Plain-text document sources
....................

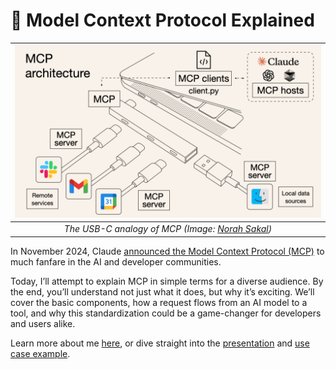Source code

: # 🧠 Model Context Protocol Explained
| ![MCP analogy](image.png) | 
|:--:| 
| *The USB-C analogy of MCP (Image: [Norah Sakal](https://norahsakal.com/blog/mcp-vs-api-model-context-protocol-explained/))* |

In November 2024, Claude [announced the Model Context Protocol (MCP)](https://www.anthropic.com/news/model-context-protocol) to much fanfare in the AI and developer communities.

Today, I’ll attempt to explain MCP in simple terms for a diverse audience. By the end, you’ll understand not just what it does, but why it’s exciting. We’ll cover the basic components, how a request flows from an AI model to a tool, and why this standardization could be a game-changer for developers and users alike.

Learn more about me [here](about.md), or dive straight into the [presentation](presentation.md) and [use case example](example.md).
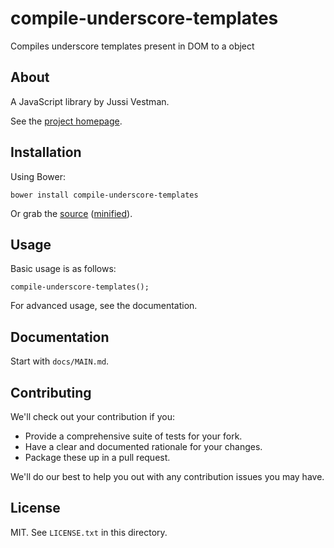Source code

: # compile-underscore-templates

Compiles underscore templates present in DOM to a object

## About

A JavaScript library by Jussi Vestman.

See the [project homepage](http://jvestman.github.io/compile-underscore-templates).

## Installation

Using Bower:

    bower install compile-underscore-templates

Or grab the [source](https://github.com/jvestman/compile-underscore-templates/dist/compile-underscore-templates.js) ([minified](https://github.com/jvestman/compile-underscore-templates/dist/compile-underscore-templates.min.js)).

## Usage

Basic usage is as follows:

    compile-underscore-templates();

For advanced usage, see the documentation.

## Documentation

Start with `docs/MAIN.md`.

## Contributing

We'll check out your contribution if you:

* Provide a comprehensive suite of tests for your fork.
* Have a clear and documented rationale for your changes.
* Package these up in a pull request.

We'll do our best to help you out with any contribution issues you may have.

## License

MIT. See `LICENSE.txt` in this directory.
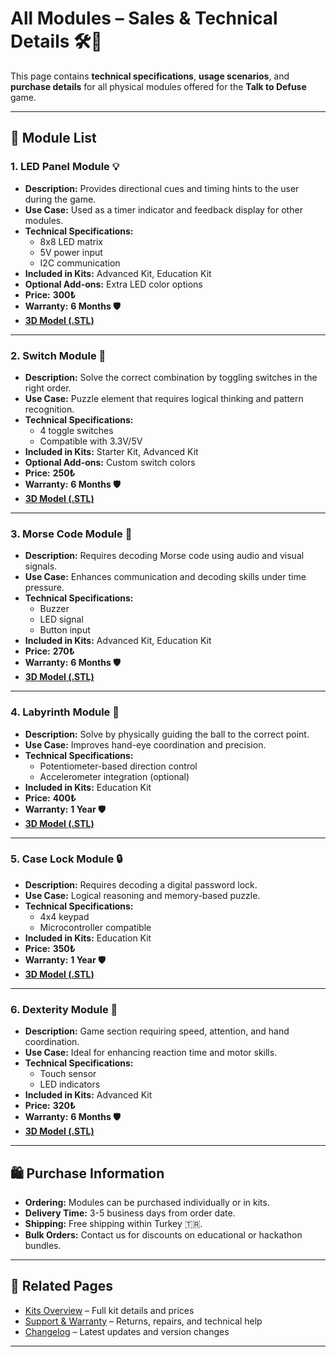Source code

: # All Modules – Sales & Technical Details 🛠️🛒

This page contains **technical specifications**, **usage scenarios**, and **purchase details** for all physical modules offered for the **Talk to Defuse** game.

---

## 🔢 Module List  

### **1. LED Panel Module 💡**  
- **Description:** Provides directional cues and timing hints to the user during the game.  
- **Use Case:** Used as a timer indicator and feedback display for other modules.  
- **Technical Specifications:**  
  - 8x8 LED matrix  
  - 5V power input  
  - I2C communication  
- **Included in Kits:** Advanced Kit, Education Kit  
- **Optional Add-ons:** Extra LED color options  
- **Price:** **300₺**  
- **Warranty:** **6 Months 🛡️**  
- **[3D Model (.STL)](../downloads/led-panel.stl)**  

---

### **2. Switch Module 🔀**  
- **Description:** Solve the correct combination by toggling switches in the right order.  
- **Use Case:** Puzzle element that requires logical thinking and pattern recognition.  
- **Technical Specifications:**  
  - 4 toggle switches  
  - Compatible with 3.3V/5V  
- **Included in Kits:** Starter Kit, Advanced Kit  
- **Optional Add-ons:** Custom switch colors  
- **Price:** **250₺**  
- **Warranty:** **6 Months 🛡️**  
- **[3D Model (.STL)](../downloads/switch-module.stl)**  

---

### **3. Morse Code Module 📡**  
- **Description:** Requires decoding Morse code using audio and visual signals.  
- **Use Case:** Enhances communication and decoding skills under time pressure.  
- **Technical Specifications:**  
  - Buzzer  
  - LED signal  
  - Button input  
- **Included in Kits:** Advanced Kit, Education Kit  
- **Price:** **270₺**  
- **Warranty:** **6 Months 🛡️**  
- **[3D Model (.STL)](../downloads/morse-code.stl)**  

---

### **4. Labyrinth Module 🧩**  
- **Description:** Solve by physically guiding the ball to the correct point.  
- **Use Case:** Improves hand-eye coordination and precision.  
- **Technical Specifications:**  
  - Potentiometer-based direction control  
  - Accelerometer integration (optional)  
- **Included in Kits:** Education Kit  
- **Price:** **400₺**  
- **Warranty:** **1 Year 🛡️**  
- **[3D Model (.STL)](../downloads/labyrinth-module.stl)**  

---

### **5. Case Lock Module 🔒**  
- **Description:** Requires decoding a digital password lock.  
- **Use Case:** Logical reasoning and memory-based puzzle.  
- **Technical Specifications:**  
  - 4x4 keypad  
  - Microcontroller compatible  
- **Included in Kits:** Education Kit  
- **Price:** **350₺**  
- **Warranty:** **1 Year 🛡️**  
- **[3D Model (.STL)](../downloads/case-lock.stl)**  

---

### **6. Dexterity Module 🤲**  
- **Description:** Game section requiring speed, attention, and hand coordination.  
- **Use Case:** Ideal for enhancing reaction time and motor skills.  
- **Technical Specifications:**  
  - Touch sensor  
  - LED indicators  
- **Included in Kits:** Advanced Kit  
- **Price:** **320₺**  
- **Warranty:** **6 Months 🛡️**  
- **[3D Model (.STL)](../downloads/dexterity-module.stl)**  

---

## 🛍️ Purchase Information  
- **Ordering:** Modules can be purchased individually or in kits.  
- **Delivery Time:** 3-5 business days from order date.  
- **Shipping:** Free shipping within Turkey 🇹🇷.  
- **Bulk Orders:** Contact us for discounts on educational or hackathon bundles.  

---

## 🔗 Related Pages  
- [Kits Overview](../sales/kits.md) – Full kit details and prices  
- [Support & Warranty](../support.md) – Returns, repairs, and technical help  
- [Changelog](../changelog.md) – Latest updates and version changes  

---
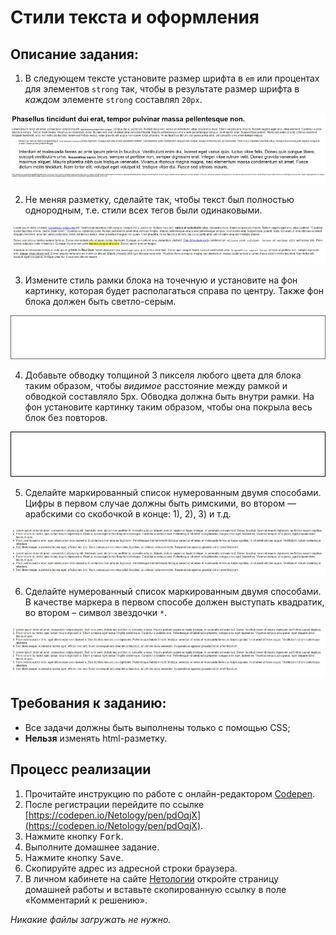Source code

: Стили текста и оформления
===

## Описание задания:

1. В следующем тексте установите размер шрифта в `em` или процентах для элементов `strong` так, чтобы в результате размер шрифта в *каждом* элементе `strong` составлял `20px`.

![Задание 1](resourses/font-1.jpg)

2. Не меняя разметку, сделайте так, чтобы текст был полностью однородным, т.е. стили всех тегов были одинаковыми.

![Задание 2](resourses/font-2.jpg)

3. Измените стиль рамки блока на точечную и установите на фон картинку, которая будет располагаться справа по центру. Также фон блока должен быть светло-серым.

![Задание 3](resourses/font-3.jpg)

4. Добавьте обводку толщиной 3 пикселя любого цвета для блока таким образом, чтобы *видимое* расстояние между рамкой и обводкой составляло 5px. Обводка должна быть внутри рамки. На фон установите картинку таким образом, чтобы она покрыла весь блок без повторов.

![Задание 4](resourses/font-4.jpg)

5. Сделайте маркированный список нумерованным двумя способами. Цифры в первом случае должны быть римскими, во втором — арабскими со скобочкой в конце: 1), 2), 3) и т.д.

![Задание 5](resourses/font-5.jpg)

6. Сделайте нумерованный список маркированным двумя способами. В качестве маркера в первом способе должен выступать квадратик, во втором – символ звездочки `*`.

![Задание 6](resourses/font-6.jpg)

## Требования к заданию:
- Все задачи должны быть выполнены только с помощью CSS;
- **Нельзя** изменять html-разметку.

## Процесс реализации

1. Прочитайте инструкцию по работе с онлайн-редактором [Codepen](https://netology-university.bitbucket.io/guides/wm/codepen-guide/).
2. После регистрации перейдите по ссылке [https://codepen.io/Netology/pen/pdOqjX](https://codepen.io/Netology/pen/pdOqjX).
3. Нажмите кнопку <kbd>Fork</kbd>.
4. Выполните домашнее задание.
5. Нажмите кнопку <kbd>Save</kbd>.
6. Скопируйте адрес из адресной строки браузера.
7. В личном кабинете на сайте [Нетологии](https://netology.ru/) откройте страницу домашней работы и вставьте скопированную ссылку в поле «Комментарий к решению».

*Никакие файлы загружать не нужно.*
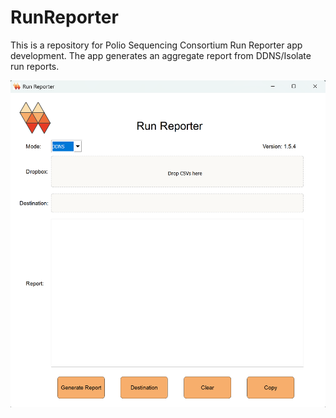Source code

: # RunReporter
This is a repository for Polio Sequencing Consortium Run Reporter app development. The app generates an aggregate report from DDNS/Isolate run reports.

![image](misc/app_interface.png)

....................

Instructions for the task.
Leave out the pictures, and write out all the remaining data above exactly.

Task answer.
Source code

: # 🧠 Model Context Protocol Explained
| ![MCP analogy](image.png) | 
|:--:| 
| *The USB-C analogy of MCP (Image: [Norah Sakal](https://norahsakal.com/blog/mcp-vs-api-model-context-protocol-explained/))* |

In November 2024, Claude [announced the Model Context Protocol (MCP)](https://www.anthropic.com/news/model-context-protocol) to much fanfare in the AI and developer communities.

Today, I’ll attempt to explain MCP in simple terms for a diverse audience. By the end, you’ll understand not just what it does, but why it’s exciting. We’ll cover the basic components, how a request flows from an AI model to a tool, and why this standardization could be a game-changer for developers and users alike.

Learn more about me [here](about.md), or dive straight into the [presentation](presentation.md) and [use case example](example.md).
Source code

: # compile-underscore-templates

Compiles underscore templates present in DOM to a object

## About

A JavaScript library by Jussi Vestman.

See the [project homepage](http://jvestman.github.io/compile-underscore-templates).

## Installation

Using Bower:

    bower install compile-underscore-templates

Or grab the [source](https://github.com/jvestman/compile-underscore-templates/dist/compile-underscore-templates.js) ([minified](https://github.com/jvestman/compile-underscore-templates/dist/compile-underscore-templates.min.js)).

## Usage

Basic usage is as follows:

    compile-underscore-templates();

For advanced usage, see the documentation.

## Documentation

Start with `docs/MAIN.md`.

## Contributing

We'll check out your contribution if you:

* Provide a comprehensive suite of tests for your fork.
* Have a clear and documented rationale for your changes.
* Package these up in a pull request.

We'll do our best to help you out with any contribution issues you may have.

## License

MIT. See `LICENSE.txt` in this directory.
Source code

: # All Modules – Sales & Technical Details 🛠️🛒

This page contains **technical specifications**, **usage scenarios**, and **purchase details** for all physical modules offered for the **Talk to Defuse** game.

---

## 🔢 Module List  

### **1. LED Panel Module 💡**  
- **Description:** Provides directional cues and timing hints to the user during the game.  
- **Use Case:** Used as a timer indicator and feedback display for other modules.  
- **Technical Specifications:**  
  - 8x8 LED matrix  
  - 5V power input  
  - I2C communication  
- **Included in Kits:** Advanced Kit, Education Kit  
- **Optional Add-ons:** Extra LED color options  
- **Price:** **300₺**  
- **Warranty:** **6 Months 🛡️**  
- **[3D Model (.STL)](../downloads/led-panel.stl)**  

---

### **2. Switch Module 🔀**  
- **Description:** Solve the correct combination by toggling switches in the right order.  
- **Use Case:** Puzzle element that requires logical thinking and pattern recognition.  
- **Technical Specifications:**  
  - 4 toggle switches  
  - Compatible with 3.3V/5V  
- **Included in Kits:** Starter Kit, Advanced Kit  
- **Optional Add-ons:** Custom switch colors  
- **Price:** **250₺**  
- **Warranty:** **6 Months 🛡️**  
- **[3D Model (.STL)](../downloads/switch-module.stl)**  

---

### **3. Morse Code Module 📡**  
- **Description:** Requires decoding Morse code using audio and visual signals.  
- **Use Case:** Enhances communication and decoding skills under time pressure.  
- **Technical Specifications:**  
  - Buzzer  
  - LED signal  
  - Button input  
- **Included in Kits:** Advanced Kit, Education Kit  
- **Price:** **270₺**  
- **Warranty:** **6 Months 🛡️**  
- **[3D Model (.STL)](../downloads/morse-code.stl)**  

---

### **4. Labyrinth Module 🧩**  
- **Description:** Solve by physically guiding the ball to the correct point.  
- **Use Case:** Improves hand-eye coordination and precision.  
- **Technical Specifications:**  
  - Potentiometer-based direction control  
  - Accelerometer integration (optional)  
- **Included in Kits:** Education Kit  
- **Price:** **400₺**  
- **Warranty:** **1 Year 🛡️**  
- **[3D Model (.STL)](../downloads/labyrinth-module.stl)**  

---

### **5. Case Lock Module 🔒**  
- **Description:** Requires decoding a digital password lock.  
- **Use Case:** Logical reasoning and memory-based puzzle.  
- **Technical Specifications:**  
  - 4x4 keypad  
  - Microcontroller compatible  
- **Included in Kits:** Education Kit  
- **Price:** **350₺**  
- **Warranty:** **1 Year 🛡️**  
- **[3D Model (.STL)](../downloads/case-lock.stl)**  

---

### **6. Dexterity Module 🤲**  
- **Description:** Game section requiring speed, attention, and hand coordination.  
- **Use Case:** Ideal for enhancing reaction time and motor skills.  
- **Technical Specifications:**  
  - Touch sensor  
  - LED indicators  
- **Included in Kits:** Advanced Kit  
- **Price:** **320₺**  
- **Warranty:** **6 Months 🛡️**  
- **[3D Model (.STL)](../downloads/dexterity-module.stl)**  

---

## 🛍️ Purchase Information  
- **Ordering:** Modules can be purchased individually or in kits.  
- **Delivery Time:** 3-5 business days from order date.  
- **Shipping:** Free shipping within Turkey 🇹🇷.  
- **Bulk Orders:** Contact us for discounts on educational or hackathon bundles.  

---

## 🔗 Related Pages  
- [Kits Overview](../sales/kits.md) – Full kit details and prices  
- [Support & Warranty](../support.md) – Returns, repairs, and technical help  
- [Changelog](../changelog.md) – Latest updates and version changes  

---
Source code

: Стили текста и оформления
===

## Описание задания:

1. В следующем тексте установите размер шрифта в `em` или процентах для элементов `strong` так, чтобы в результате размер шрифта в *каждом* элементе `strong` составлял `20px`.

![Задание 1](resourses/font-1.jpg)

2. Не меняя разметку, сделайте так, чтобы текст был полностью однородным, т.е. стили всех тегов были одинаковыми.

![Задание 2](resourses/font-2.jpg)

3. Измените стиль рамки блока на точечную и установите на фон картинку, которая будет располагаться справа по центру. Также фон блока должен быть светло-серым.

![Задание 3](resourses/font-3.jpg)

4. Добавьте обводку толщиной 3 пикселя любого цвета для блока таким образом, чтобы *видимое* расстояние между рамкой и обводкой составляло 5px. Обводка должна быть внутри рамки. На фон установите картинку таким образом, чтобы она покрыла весь блок без повторов.

![Задание 4](resourses/font-4.jpg)

5. Сделайте маркированный список нумерованным двумя способами. Цифры в первом случае должны быть римскими, во втором — арабскими со скобочкой в конце: 1), 2), 3) и т.д.

![Задание 5](resourses/font-5.jpg)

6. Сделайте нумерованный список маркированным двумя способами. В качестве маркера в первом способе должен выступать квадратик, во втором – символ звездочки `*`.

![Задание 6](resourses/font-6.jpg)

## Требования к заданию:
- Все задачи должны быть выполнены только с помощью CSS;
- **Нельзя** изменять html-разметку.

## Процесс реализации

1. Прочитайте инструкцию по работе с онлайн-редактором [Codepen](https://netology-university.bitbucket.io/guides/wm/codepen-guide/).
2. После регистрации перейдите по ссылке [https://codepen.io/Netology/pen/pdOqjX](https://codepen.io/Netology/pen/pdOqjX).
3. Нажмите кнопку <kbd>Fork</kbd>.
4. Выполните домашнее задание.
5. Нажмите кнопку <kbd>Save</kbd>.
6. Скопируйте адрес из адресной строки браузера.
7. В личном кабинете на сайте [Нетологии](https://netology.ru/) откройте страницу домашней работы и вставьте скопированную ссылку в поле «Комментарий к решению».

*Никакие файлы загружать не нужно.*
Source code

: # RunReporter
This is a repository for Polio Sequencing Consortium Run Reporter app development. The app generates an aggregate report from DDNS/Isolate run reports.

![image](misc/app_interface.png)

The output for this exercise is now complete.